Late last year, Mandel’s promise went live, as numerous outlets reported on Dec. 2, 2014. Describing OhioCheckbook.com, 10tv reported that the online checkbook shows 112 million transactions over the past seven years, and that it took a year and half to put together all the numbers. OhioCheckbook.com contains easy-to-read pie graphs revealing the various agencies’ and departments’ expenditures.
It also allows users to see total state spending ($61 billion in fiscal year 2014), what the largest expense types are (medical services, at $15 billion in fiscal year 2014), and the highest paid companies (United Health Care, at $313 million in fiscal year 2014), as well as other things. The site also contains a year-to-date spending pie chart, but it does not yet contain any figures for fiscal year 2015, which began July 2014.
At the end of the 2014 calendar year, the Public Interest Research Group’s (PIRG) publication Following the Money 2014: How the 50 States Rate in Providing Online Access to Government Spending Data gave Ohio a D-, largely because the database was not searchable.

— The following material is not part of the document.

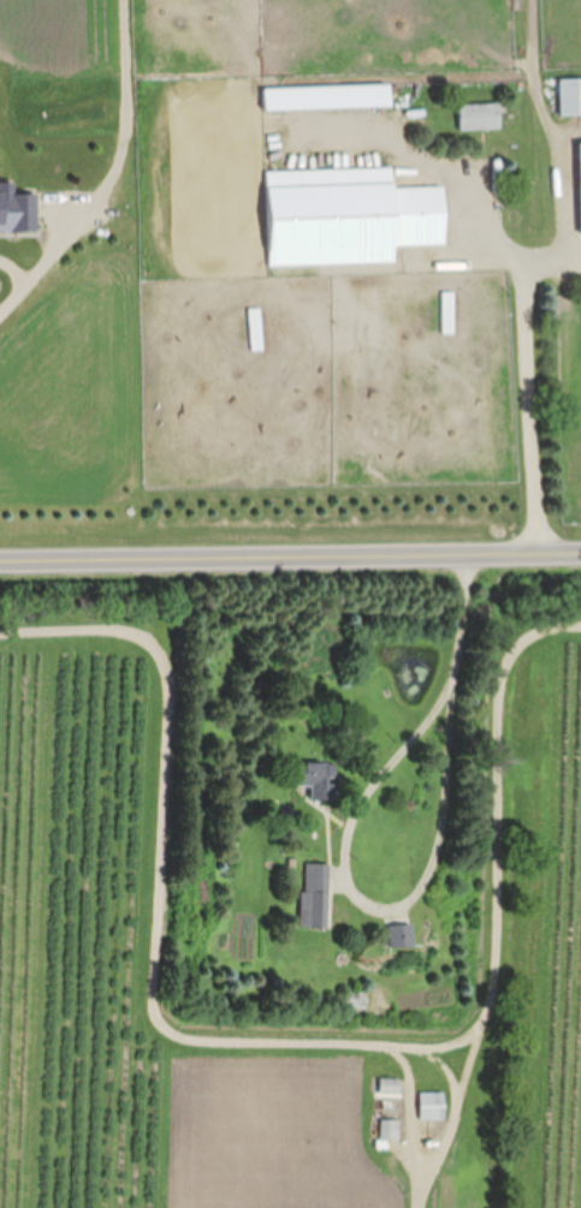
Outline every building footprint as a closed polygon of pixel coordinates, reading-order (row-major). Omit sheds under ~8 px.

PIRG awarded top scores, A- ranks, to eight states (n order by rank, Indiana, Oregon, Florida, Texas, Massachusetts, Iowa, Vermont, and Wisconsin) for sites that offered spending transparency, user friendliness, accessibility, and the ability to “download and analyze the entire checkbook dataset.” The nine states that received D range ranks (in descending order, Minnesota, Delaware, South Carolina, Rhode Island, North Dakota, Alabama, Nevada, Ohio, and Kansas) had less accessible data and users could not download and analyze the entire data set.

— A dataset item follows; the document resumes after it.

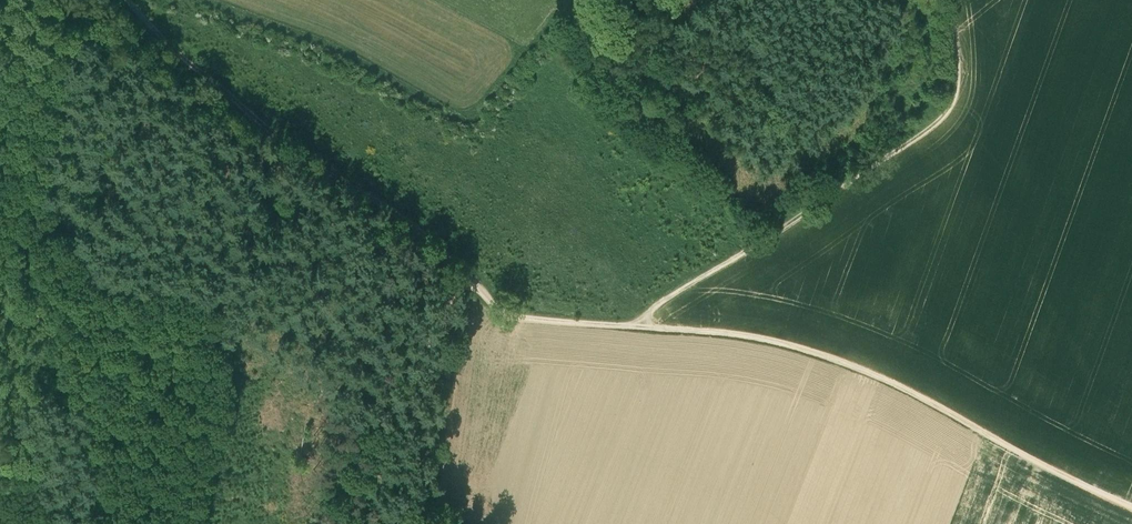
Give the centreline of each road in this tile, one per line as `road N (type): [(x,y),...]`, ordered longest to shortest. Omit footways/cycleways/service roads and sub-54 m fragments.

What a difference three months make. PIRG’s Following the Money 2015 now ranks Ohio at #1 with an A+ rating. PIRG asserts that transparency is critical because it helps governments save millions in taxpayer money “through more efficient government administration, less staff time spent on information requests, and the posting of contracts enabling potential new vendors to identify opportunities to win lower-cost bids or offer higher-quality goods and services.” In addition, PIRG asserts that transparency reduces abuse and misspending by government officials because they are aware that the public is watching.
PIRG explains that Ohio’s meteoric rise is based on the site’s use of user-friendly features normally found on cutting edge, non-government webpages. The search function is easy and “akin to searching with a high-performance web tool thanks to Google-style contextual search functionality.” This, along with the “Share” and “Help” buttons contributes to OhioCheckbook.com’s “topflight standards for user-friendliness, creating a portal that feels like many search websites citizens use every day.”
OhioCheckbook.com cost $814,000 to get up and running and its ongoing operations are funded by the existing budget. In late January of 2015, Seth Unger in the Ohio Treasurer’s Office reported that there had already been 100,000 searches.
PIRG applauds Ohio for having “taken accountability to the next level by establishing a new best practice of providing a phone number and email address for the most appropriate human point of contact alongside every line of data.” The next step is to include municipal and county level data, and detailing all the public-private partnerships.
Ultimately, PIRG proclaims that Ohio has set a new standard for user-friendliness and accountability.